When entering `gen_rules ~dir`, the initial mask will be: "any files
and directories that is a descendant of directory `dir`".
We can then narrow the mask to a sub-mask:
```ocaml
val narrow : Target_mask.t -> unit Memo.t -> unit Memo.t
```
With `narrow mask m`, `m` would only be allowed to produce rules whose
target are matched by the intersection of `mask` and the current
mask. `m` wouldn't be evaluated eagerly. Instead, `gen_rules` would
now return a set of direct rules as well as a list of
`(Target_mask.t * unit Memo.t)`. Let's call such a pair a
suspension. A suspension can be forced by evaluation its second
component.
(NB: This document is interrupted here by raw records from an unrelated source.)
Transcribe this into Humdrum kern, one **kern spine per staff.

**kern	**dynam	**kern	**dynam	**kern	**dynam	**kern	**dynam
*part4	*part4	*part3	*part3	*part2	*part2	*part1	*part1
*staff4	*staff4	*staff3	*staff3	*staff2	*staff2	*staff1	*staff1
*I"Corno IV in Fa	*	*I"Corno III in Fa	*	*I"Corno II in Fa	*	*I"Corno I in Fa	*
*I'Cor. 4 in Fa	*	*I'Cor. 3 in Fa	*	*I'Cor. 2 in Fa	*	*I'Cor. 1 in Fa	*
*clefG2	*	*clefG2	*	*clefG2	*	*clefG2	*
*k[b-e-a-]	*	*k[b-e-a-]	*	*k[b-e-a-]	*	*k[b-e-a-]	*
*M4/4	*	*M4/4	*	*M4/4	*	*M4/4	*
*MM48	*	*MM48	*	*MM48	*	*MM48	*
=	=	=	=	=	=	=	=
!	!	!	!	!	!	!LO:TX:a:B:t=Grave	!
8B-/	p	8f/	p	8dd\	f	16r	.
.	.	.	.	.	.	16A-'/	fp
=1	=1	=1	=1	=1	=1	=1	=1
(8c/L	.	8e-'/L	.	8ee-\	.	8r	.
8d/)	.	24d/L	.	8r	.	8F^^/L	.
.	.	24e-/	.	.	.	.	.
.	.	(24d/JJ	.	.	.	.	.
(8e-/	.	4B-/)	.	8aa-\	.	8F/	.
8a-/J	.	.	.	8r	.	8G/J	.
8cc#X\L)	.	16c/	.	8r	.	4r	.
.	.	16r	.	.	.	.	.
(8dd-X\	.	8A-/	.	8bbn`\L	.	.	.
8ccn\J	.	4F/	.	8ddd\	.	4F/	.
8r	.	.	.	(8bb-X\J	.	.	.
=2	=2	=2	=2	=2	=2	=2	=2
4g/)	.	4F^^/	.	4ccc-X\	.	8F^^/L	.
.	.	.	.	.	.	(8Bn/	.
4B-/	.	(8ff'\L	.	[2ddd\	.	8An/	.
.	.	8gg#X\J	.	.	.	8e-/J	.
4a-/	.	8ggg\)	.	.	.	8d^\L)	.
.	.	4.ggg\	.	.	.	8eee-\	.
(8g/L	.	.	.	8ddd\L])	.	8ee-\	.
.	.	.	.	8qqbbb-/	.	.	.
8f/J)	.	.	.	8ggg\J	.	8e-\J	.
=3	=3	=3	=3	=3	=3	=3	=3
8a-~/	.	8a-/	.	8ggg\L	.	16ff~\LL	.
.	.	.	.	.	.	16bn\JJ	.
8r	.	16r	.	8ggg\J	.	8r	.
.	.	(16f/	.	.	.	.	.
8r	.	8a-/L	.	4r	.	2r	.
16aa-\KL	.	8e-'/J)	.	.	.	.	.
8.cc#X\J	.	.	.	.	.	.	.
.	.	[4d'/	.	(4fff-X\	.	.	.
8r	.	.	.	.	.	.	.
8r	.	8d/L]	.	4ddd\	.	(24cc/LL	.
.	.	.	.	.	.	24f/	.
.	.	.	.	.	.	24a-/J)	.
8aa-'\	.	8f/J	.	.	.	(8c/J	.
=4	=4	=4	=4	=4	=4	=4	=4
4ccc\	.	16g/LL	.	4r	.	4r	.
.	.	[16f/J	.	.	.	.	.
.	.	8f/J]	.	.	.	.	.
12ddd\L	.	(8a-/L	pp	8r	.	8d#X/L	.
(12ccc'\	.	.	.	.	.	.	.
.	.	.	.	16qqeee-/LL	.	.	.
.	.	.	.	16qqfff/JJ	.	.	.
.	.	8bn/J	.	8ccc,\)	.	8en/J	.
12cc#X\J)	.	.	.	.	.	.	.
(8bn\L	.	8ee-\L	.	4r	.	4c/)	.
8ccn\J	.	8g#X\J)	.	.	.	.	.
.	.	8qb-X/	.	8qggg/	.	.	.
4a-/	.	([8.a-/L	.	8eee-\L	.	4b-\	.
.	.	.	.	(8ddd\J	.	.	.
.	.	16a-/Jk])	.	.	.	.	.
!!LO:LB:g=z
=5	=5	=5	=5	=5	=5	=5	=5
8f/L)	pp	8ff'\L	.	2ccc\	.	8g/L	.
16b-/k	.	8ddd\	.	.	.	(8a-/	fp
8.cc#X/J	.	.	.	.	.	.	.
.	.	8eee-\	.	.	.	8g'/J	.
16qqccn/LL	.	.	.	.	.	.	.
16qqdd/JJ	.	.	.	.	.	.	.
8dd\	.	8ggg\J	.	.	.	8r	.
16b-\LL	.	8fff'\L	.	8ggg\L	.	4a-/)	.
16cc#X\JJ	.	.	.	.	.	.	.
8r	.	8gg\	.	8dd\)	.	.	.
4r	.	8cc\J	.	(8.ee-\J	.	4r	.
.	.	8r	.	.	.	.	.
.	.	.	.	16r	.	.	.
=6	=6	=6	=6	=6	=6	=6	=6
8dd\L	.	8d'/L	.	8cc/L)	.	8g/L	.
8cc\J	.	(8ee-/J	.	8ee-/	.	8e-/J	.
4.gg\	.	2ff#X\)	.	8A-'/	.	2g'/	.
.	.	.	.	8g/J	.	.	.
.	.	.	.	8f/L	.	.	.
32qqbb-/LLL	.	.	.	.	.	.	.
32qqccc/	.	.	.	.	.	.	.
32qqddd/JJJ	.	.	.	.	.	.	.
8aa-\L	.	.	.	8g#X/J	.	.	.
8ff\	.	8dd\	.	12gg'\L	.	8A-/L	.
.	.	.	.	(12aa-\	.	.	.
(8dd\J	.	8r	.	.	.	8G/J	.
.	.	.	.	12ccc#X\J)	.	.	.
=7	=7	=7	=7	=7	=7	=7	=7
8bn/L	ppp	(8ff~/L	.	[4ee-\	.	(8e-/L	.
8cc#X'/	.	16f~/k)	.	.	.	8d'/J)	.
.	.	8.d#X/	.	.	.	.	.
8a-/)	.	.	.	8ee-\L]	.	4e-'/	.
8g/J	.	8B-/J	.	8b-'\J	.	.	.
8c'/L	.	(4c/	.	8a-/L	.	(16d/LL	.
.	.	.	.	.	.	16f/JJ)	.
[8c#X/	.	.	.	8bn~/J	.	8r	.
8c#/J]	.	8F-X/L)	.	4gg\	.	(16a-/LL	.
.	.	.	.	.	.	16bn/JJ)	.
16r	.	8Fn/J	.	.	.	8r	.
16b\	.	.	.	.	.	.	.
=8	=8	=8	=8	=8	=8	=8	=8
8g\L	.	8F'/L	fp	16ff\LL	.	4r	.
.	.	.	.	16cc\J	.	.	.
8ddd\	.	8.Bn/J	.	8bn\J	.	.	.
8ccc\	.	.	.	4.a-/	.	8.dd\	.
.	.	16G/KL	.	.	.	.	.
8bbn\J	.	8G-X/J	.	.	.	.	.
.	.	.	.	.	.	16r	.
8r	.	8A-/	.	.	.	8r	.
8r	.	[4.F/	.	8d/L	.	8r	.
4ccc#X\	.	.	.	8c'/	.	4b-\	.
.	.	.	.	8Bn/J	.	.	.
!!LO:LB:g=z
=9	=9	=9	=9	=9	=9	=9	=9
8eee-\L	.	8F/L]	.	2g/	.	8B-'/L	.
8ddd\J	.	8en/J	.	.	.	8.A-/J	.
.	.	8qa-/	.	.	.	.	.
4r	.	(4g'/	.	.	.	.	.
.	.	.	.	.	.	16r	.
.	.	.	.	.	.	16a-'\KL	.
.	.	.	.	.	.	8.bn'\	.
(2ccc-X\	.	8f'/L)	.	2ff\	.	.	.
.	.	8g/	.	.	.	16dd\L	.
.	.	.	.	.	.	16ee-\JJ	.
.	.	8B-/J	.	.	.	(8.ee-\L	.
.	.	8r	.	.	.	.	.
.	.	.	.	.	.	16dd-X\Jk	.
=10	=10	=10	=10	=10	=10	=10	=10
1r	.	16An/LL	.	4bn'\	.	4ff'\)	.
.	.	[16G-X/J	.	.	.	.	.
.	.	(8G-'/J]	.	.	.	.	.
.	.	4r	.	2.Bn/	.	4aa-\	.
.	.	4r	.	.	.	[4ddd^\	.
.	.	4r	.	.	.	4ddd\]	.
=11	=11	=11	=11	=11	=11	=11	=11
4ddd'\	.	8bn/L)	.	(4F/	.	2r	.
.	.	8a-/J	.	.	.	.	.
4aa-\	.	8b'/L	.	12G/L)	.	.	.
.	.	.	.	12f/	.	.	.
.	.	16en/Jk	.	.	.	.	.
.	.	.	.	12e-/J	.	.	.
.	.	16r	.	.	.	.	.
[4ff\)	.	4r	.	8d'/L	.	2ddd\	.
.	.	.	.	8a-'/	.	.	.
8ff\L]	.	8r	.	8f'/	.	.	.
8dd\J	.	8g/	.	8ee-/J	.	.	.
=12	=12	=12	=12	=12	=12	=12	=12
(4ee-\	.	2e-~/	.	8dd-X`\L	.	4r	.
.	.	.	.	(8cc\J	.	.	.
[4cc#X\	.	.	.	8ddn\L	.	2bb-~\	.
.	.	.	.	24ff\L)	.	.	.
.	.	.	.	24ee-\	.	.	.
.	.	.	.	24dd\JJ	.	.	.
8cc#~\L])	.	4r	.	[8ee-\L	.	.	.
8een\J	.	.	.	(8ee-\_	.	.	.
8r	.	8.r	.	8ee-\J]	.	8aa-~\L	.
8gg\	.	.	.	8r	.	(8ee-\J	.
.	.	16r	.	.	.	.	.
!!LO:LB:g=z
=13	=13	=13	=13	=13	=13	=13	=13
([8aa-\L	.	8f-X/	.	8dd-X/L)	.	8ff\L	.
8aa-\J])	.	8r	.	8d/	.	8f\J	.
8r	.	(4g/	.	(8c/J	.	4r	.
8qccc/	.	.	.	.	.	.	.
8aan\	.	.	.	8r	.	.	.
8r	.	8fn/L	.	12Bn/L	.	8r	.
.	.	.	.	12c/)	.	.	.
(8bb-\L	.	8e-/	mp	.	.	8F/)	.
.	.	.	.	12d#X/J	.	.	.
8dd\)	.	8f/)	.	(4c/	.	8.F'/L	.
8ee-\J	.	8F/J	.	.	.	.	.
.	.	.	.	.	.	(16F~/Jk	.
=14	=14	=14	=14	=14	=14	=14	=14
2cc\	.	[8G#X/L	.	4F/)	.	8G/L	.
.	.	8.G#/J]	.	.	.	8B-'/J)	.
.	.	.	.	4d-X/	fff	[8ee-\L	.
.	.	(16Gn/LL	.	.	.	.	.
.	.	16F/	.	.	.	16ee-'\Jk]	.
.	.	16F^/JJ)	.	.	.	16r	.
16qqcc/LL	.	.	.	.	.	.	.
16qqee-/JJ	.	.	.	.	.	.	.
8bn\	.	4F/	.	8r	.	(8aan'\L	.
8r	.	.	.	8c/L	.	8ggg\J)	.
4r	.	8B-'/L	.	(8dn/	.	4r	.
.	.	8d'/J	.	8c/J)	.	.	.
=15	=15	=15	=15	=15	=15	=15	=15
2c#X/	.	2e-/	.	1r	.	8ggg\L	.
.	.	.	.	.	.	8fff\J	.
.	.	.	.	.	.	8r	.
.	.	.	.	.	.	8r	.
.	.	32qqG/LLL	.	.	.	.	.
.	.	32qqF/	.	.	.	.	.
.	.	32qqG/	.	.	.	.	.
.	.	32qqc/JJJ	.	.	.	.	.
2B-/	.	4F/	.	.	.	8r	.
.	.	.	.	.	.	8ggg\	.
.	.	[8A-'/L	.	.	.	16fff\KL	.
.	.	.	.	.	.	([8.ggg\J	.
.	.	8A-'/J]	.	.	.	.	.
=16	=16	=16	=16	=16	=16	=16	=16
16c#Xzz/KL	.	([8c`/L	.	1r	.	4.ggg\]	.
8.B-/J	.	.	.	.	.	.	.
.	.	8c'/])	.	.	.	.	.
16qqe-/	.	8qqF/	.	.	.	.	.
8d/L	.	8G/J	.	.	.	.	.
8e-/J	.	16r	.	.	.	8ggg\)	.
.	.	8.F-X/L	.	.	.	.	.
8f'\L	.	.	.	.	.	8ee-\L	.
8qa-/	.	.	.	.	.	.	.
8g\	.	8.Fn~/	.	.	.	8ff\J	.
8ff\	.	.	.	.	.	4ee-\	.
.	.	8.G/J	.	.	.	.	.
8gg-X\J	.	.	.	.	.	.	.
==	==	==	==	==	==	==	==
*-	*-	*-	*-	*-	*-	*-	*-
Doing so will yield a list of rules matched by the mask and
a new list of suspension.
### Staged rules loading
The next step is to stage `Load_rules.load_dir`. In addition to taking
a directory, `load_dir` will now also take a mask and will return the
set of rules for this mask. To do that, it might need to force a bunch of
suspensions recursively.
### How does that help?
We will put `copy_rules` under a `narrow <only file targets in current
dir>`. In order to determine if a directory is part of a directory
target in an ancestor directory, we wouldn't need to force this
suspension.
### Difficulties
Interpreting a `library` stanza requires knowing the set of `.ml`
files in the current directory. Knowing this requires interpreting
`copy_files` in the current directory. So the interpretation of
`library` stanzas will need to go under a `narrow` as well.